Faust's death is dated to 1540 or 1541. He allegedly died in an explosion of an alchemical experiment in the "Hotel zum Löwen" in Staufen im Breisgau. His body is reported to have been found in a "grievously mutilated" state which was interpreted to the effect that the devil had come to collect him in person by his clerical and scholarly enemies. In 1548, the theologian Johann Gast in his sermones conviviales states that Faust had suffered a dreadful death, and would keep turning his face to the earth in spite of the body being turned on its back several times. In his 1548 account, Gast also mentions a personal meeting with Faust in Basel during which Faust provided the cook with poultry of a strange kind. According to Gast, Faust travelled with a dog and a horse, and there were rumours that the dog would sometimes transform into a servant.

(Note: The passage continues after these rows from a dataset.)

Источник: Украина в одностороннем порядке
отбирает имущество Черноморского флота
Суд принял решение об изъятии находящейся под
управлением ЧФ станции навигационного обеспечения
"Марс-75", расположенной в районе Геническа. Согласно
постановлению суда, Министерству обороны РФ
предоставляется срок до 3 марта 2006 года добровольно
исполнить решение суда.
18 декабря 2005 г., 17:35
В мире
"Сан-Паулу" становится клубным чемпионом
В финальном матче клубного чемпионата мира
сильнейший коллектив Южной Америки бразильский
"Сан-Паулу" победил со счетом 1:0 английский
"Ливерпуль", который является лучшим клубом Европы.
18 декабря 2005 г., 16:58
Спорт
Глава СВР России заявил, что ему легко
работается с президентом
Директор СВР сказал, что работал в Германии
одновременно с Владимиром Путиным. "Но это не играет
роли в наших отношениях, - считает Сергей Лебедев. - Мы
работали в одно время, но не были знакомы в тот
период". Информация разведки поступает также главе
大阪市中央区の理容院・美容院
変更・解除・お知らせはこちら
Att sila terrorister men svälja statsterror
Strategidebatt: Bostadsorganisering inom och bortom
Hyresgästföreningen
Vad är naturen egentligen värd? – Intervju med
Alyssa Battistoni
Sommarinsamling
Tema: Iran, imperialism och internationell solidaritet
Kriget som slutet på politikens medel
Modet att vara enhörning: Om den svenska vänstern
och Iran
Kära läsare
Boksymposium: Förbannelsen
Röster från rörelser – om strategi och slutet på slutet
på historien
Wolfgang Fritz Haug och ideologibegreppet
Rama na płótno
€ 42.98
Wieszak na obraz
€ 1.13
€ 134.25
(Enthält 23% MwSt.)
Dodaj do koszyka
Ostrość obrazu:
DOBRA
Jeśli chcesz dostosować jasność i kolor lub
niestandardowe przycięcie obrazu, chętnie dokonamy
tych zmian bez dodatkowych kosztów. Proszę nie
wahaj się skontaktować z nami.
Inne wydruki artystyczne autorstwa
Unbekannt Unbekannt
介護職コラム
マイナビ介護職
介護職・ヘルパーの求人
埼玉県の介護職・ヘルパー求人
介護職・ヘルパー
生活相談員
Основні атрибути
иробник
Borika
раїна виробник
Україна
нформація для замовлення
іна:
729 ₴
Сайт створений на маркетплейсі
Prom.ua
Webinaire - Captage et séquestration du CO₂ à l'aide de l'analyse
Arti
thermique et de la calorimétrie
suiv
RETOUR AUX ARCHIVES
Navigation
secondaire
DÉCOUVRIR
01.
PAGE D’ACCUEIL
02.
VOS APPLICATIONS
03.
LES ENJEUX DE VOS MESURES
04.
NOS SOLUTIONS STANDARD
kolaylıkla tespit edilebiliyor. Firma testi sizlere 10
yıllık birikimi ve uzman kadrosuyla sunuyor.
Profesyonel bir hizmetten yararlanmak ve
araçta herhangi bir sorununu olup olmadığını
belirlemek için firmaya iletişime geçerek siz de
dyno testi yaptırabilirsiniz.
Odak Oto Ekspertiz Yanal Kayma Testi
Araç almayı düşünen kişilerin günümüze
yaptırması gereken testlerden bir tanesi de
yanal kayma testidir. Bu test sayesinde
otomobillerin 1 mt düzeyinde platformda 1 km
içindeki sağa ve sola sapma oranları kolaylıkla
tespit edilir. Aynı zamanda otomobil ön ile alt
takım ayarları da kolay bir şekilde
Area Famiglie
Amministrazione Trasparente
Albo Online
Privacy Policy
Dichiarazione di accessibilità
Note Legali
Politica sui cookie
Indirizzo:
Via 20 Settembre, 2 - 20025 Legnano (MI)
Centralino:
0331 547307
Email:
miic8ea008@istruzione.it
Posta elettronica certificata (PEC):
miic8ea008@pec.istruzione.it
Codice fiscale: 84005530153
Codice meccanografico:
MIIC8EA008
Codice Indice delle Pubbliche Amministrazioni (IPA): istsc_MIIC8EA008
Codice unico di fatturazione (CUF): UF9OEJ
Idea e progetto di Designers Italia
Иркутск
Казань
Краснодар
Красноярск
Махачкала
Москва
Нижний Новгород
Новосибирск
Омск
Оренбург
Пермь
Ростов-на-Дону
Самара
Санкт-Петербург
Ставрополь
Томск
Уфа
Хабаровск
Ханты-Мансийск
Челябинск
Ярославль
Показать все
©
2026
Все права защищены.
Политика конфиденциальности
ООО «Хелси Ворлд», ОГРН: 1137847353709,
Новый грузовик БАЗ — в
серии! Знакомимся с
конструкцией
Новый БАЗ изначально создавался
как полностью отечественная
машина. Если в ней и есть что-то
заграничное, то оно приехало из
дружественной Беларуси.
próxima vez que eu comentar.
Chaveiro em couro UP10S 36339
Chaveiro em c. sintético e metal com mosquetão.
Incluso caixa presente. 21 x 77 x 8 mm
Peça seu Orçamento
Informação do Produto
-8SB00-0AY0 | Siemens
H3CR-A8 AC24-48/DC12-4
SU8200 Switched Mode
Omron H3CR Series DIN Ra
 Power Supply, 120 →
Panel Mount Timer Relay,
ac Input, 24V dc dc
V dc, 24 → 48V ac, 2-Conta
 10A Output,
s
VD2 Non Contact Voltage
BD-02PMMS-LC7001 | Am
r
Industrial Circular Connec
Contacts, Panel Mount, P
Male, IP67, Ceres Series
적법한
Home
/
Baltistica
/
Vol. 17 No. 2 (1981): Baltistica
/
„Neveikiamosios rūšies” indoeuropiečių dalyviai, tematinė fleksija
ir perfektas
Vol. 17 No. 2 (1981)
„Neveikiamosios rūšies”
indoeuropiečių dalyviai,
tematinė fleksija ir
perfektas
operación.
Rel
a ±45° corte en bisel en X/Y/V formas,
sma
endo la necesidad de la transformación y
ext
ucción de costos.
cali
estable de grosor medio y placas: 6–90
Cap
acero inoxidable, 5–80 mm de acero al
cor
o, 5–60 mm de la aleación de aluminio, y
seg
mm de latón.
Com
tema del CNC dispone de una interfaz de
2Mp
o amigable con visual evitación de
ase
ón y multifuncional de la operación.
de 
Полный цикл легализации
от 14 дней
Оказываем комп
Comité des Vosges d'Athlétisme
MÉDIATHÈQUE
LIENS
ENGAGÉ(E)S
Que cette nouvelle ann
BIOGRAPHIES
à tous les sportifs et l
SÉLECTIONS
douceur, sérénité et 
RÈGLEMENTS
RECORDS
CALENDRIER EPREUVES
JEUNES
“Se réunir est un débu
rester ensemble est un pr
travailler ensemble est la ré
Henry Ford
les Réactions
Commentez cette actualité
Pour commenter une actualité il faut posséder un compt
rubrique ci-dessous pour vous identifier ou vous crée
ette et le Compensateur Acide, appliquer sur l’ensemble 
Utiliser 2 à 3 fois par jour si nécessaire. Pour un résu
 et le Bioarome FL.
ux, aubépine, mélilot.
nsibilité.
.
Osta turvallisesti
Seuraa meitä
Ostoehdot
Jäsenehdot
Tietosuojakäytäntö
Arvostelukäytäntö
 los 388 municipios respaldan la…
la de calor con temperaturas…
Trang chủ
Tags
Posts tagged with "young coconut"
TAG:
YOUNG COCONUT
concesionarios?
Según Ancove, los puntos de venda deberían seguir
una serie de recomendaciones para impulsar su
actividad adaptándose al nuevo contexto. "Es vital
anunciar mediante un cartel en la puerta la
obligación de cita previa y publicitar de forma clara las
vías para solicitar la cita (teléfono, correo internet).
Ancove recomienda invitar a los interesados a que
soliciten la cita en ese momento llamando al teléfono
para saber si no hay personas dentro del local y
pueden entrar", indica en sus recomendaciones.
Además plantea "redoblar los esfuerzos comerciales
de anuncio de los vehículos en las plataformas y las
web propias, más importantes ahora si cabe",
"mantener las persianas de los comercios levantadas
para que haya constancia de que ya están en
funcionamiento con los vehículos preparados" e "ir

There are several prints of grimoires or magical texts attributed to Faust. Some of them are artificially dated to his lifetime, either to "1540", or to "1501", "1510", etc., some even to unreasonably early dates, such as "1405" and "1469". The prints in fact date to the late 16th century, from ca. 1580, i.e. the same period of the development of the Volksbuch tradition. The Höllenzwang text is also extant in manuscript versions from the late 16th century. A manuscript of c. 1700 under the title Doctoris Johannis Fausti Morenstern practicirter Höllenzwang genant Der schwarze Mohr. Ann(o) MCCCCVII (i.e. "1407") includes the text which in print is known as Dr. Faustens sogenannter schwartzer Mohren-Stern, gedruckt zu London 1510. Variants of the Höllenzwang attributed to Faust continued to be published for the next 200 years, well into the 18th century.

1535

In 1528, Faust visited Ingolstadt, whence he was banished shortly after. In 1532 he seems to have tried to enter Nürnberg, according to an unflattering note made by the junior mayor of the city to "deny free passage to the great nigromancer and sodomite Doctor Faustus" (Doctor Faustus, dem großen Sodomiten und Nigromantico in furt glait ablainen). Later records give a more positive verdict; thus the Tübingen professor Joachim Camerarius in 1536 recognises Faust as a respectable astrologer, and physician Philipp Begardi of Worms in 1539 praises his medical knowledge. The last direct attestation of Faust dates to 25 June 1535, when his presence was recorded in Münster during the Anabaptist rebellion.

1528

Faust's year of birth is given either as 1480/1 or as 1466. Baron (1992) and Ruickbie prefer the latter. The city archive of Ingolstadt has a letter dated 27 June 1528 which mentions a Doctor Jörg Faustus von Haidlberg. Other sources have Georgius Faustus Helmstet(ensis). Baron, searching for students from Helmstet in the archives of Heidelberg University, found records of a Georgius Helmstetter inscribed from 1483 to 1487. He was promoted to baccalaureus on 12 July 1484 and to magister artium on 1 March 1487.

1520

On 23 February 1520, Faust was in Bamberg, doing a horoscope for the bishop and the town, for which he received the sum of 10 gulden.

1513

Conrad Mutianus Rufus in 1513 recounts a meeting with a chiromanticus called Georgius Faustus, Helmitheus Heidelbergensis (likely for hemitheus, "demigod of Heidelberg"), overhearing his vain and foolish boasts in an Erfurt inn.

1507

Johannes Trithemius in a letter to Johannes Virdung dated 20 August 1507 warns the latter of a certain Georgius Sabellicus, a trickster and fraud styling himself Georgius Sabellicus, Faustus junior, fons necromanticorum, astrologus, magus secundus etc. According to Trithemius, in Gelnhausen and Würzburg, Sabellicus boasted blasphemously of his powers, even claiming that he could easily reproduce all the miracles of Christ. Trithemius alleges that Sabellicus received a teaching position in Sickingen in 1507, which he abused by indulging in sodomy with his male students, evading punishment by a timely escape.

1506

For the year 1506, there is a record of Faust appearing as performer of magical tricks and horoscopes in Gelnhausen. Over the following 30 years, there are numerous similar records spread over southern Germany. Faust appeared as physician, doctor of philosophy, alchemist, magician and astrologer, and was often accused as a fraud. The church denounced him as a blasphemer in league with the devil.

1501

The first editions of Doctor Faustens dreyfacher Höllenzwang were printed in Rome in the year 1501.